Copiar. Pegar. Deshacer

Por Connie Hunter
13 de Enero de 2013

“Más de un docente se habrá indignado al descubrir algún caso de plagio en su clase. Así como más de un profesional habrá rabiado al comprobar una situación semejante en el campo laboral”.

Es evidente que la acción de copiar antes resultaba mucho más compleja de lo que es ahora. Implicaba una tarea manual que quitaba tiempo y requería paciencia, especialmente si se trataba de imágenes o textos largos. Para copiar una idea se necesitaba (y necesita) además tener otras destrezas, tales como el cinismo, puesto que conlleva también una carga social poco agradable. O la constancia, ya que la mentira debe mantenerse el mayor tiempo posible.

#### Consigna de trabajo 1
Responda brevemente estas preguntas sobre el texto acerca del plagio:
(a) ¿Quién firma el texto?
(b) ¿Qué fecha figura bajo la firma?
(c) ¿Qué dos destrezas menciona el texto como necesarias para copiar una idea?
#### Consigna de trabajo 2
Reformule como lista el párrafo del texto sobre el plagio que empieza con "Es evidente que la acción de copiar", sin omitir sus datos principales.
#### Consigna de trabajo 3
Continúe el texto sobre el plagio a partir de su última oración.

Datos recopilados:
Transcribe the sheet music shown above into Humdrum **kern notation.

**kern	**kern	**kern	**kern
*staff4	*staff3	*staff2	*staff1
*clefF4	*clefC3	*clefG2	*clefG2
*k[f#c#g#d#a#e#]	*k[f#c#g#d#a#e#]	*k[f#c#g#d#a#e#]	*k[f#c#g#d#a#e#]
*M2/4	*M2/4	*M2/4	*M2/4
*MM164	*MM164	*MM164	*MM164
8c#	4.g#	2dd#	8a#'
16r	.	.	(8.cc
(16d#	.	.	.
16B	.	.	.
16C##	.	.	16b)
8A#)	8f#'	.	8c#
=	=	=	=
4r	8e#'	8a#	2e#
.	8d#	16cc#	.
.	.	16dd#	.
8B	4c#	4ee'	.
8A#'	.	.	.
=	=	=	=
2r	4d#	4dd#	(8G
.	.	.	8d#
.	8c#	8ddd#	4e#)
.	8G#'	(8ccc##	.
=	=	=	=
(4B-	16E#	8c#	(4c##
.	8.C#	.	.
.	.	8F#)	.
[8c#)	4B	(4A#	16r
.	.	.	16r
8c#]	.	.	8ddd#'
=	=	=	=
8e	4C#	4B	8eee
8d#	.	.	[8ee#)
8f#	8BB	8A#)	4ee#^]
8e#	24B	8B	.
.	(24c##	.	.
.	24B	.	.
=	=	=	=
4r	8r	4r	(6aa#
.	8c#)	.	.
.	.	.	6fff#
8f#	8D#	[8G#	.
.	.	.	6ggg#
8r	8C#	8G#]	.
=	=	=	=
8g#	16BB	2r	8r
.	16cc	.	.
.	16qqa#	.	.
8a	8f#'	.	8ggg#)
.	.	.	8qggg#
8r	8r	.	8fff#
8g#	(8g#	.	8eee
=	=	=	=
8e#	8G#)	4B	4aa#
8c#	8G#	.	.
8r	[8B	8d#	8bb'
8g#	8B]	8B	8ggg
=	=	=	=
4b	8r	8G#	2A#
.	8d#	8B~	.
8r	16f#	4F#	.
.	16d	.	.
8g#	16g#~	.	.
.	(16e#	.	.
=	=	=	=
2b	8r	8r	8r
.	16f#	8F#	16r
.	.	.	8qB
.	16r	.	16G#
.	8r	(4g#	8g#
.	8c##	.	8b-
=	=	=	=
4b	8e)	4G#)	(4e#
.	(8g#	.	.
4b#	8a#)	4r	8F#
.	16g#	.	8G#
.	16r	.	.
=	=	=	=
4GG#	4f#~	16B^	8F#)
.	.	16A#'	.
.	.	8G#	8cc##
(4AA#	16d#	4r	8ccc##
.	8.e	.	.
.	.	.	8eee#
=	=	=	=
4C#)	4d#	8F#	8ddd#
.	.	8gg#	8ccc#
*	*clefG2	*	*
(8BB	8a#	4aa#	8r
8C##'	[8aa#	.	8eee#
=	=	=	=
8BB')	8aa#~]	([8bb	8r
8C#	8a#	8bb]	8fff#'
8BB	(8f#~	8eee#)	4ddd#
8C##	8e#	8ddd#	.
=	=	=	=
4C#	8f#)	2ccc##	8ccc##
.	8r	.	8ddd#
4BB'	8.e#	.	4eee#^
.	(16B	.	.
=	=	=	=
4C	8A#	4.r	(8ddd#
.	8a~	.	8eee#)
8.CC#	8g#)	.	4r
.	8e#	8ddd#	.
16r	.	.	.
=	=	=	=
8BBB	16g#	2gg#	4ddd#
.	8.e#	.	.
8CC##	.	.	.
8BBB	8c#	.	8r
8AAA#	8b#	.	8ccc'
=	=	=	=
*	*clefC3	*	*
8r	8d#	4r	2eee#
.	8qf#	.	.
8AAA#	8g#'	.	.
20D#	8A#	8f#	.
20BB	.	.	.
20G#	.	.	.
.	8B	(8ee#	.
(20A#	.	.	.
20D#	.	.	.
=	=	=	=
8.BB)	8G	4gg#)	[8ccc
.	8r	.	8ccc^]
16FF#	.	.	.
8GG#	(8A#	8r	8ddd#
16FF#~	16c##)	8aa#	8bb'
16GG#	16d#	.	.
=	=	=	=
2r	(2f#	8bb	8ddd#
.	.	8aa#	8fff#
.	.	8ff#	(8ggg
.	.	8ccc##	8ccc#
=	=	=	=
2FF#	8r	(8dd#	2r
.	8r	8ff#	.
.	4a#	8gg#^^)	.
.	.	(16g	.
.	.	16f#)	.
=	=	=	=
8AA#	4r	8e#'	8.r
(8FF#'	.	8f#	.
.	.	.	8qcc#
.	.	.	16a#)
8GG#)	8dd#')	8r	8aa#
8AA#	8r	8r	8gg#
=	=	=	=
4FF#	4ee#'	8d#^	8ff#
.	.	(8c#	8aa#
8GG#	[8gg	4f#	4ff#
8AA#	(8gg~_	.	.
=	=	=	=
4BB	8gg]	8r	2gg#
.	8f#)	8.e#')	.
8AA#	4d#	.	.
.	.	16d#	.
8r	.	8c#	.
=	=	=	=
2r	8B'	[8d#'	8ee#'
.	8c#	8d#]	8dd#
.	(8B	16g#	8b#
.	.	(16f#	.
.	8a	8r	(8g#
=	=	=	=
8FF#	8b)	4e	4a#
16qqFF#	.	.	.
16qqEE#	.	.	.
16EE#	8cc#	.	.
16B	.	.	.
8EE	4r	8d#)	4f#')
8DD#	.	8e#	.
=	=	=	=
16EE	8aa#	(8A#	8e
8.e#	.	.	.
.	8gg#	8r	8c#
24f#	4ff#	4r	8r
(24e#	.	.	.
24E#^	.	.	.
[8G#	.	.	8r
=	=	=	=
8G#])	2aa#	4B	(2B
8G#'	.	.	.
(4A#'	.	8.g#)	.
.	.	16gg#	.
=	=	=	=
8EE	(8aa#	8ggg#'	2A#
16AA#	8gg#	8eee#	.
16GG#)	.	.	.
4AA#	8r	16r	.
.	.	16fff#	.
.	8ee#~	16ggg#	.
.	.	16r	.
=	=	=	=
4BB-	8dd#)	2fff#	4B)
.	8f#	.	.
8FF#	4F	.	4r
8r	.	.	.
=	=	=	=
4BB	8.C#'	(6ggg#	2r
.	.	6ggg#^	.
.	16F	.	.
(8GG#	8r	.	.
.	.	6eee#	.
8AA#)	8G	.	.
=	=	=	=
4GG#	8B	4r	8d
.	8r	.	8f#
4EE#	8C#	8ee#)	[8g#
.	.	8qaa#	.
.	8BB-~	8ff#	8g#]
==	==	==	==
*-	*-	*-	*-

#### Espacio de respuesta 1
(a) Connie Hunter.
(b) 13 de Enero de 2013.
(c) El cinismo y la constancia.

#### Espacio de respuesta 2
- Antes, copiar era mucho más complejo que ahora.
- Suponía una tarea manual que quitaba tiempo y exigía paciencia, sobre todo con imágenes o textos largos.
- Copiar una idea requería (y requiere) otras destrezas:
  - el cinismo, porque conlleva una carga social poco agradable;
  - la constancia, porque la mentira debe mantenerse el mayor tiempo posible.

#### Espacio de respuesta 3
“Conócete a ti mismo”, frase esculpida aproximadamente en el año 500 a.C. por el espartano Quilón en la entrada del templo de Apolo en Delfos, es el primer registro de disputa de derechos de autor que se conoce en la historia, como cita el filósofo alemán Helge Hesse en su libro La vuelta a la historia en cincuenta frases. Dicha expresión, simple y ya a estas alturas popular, al parecer fue original de Tales de Mileto. Otros dicen que fue del estadista Solón o incluso de Femonoe, la primera sacerdotisa del Oráculo de Delfos.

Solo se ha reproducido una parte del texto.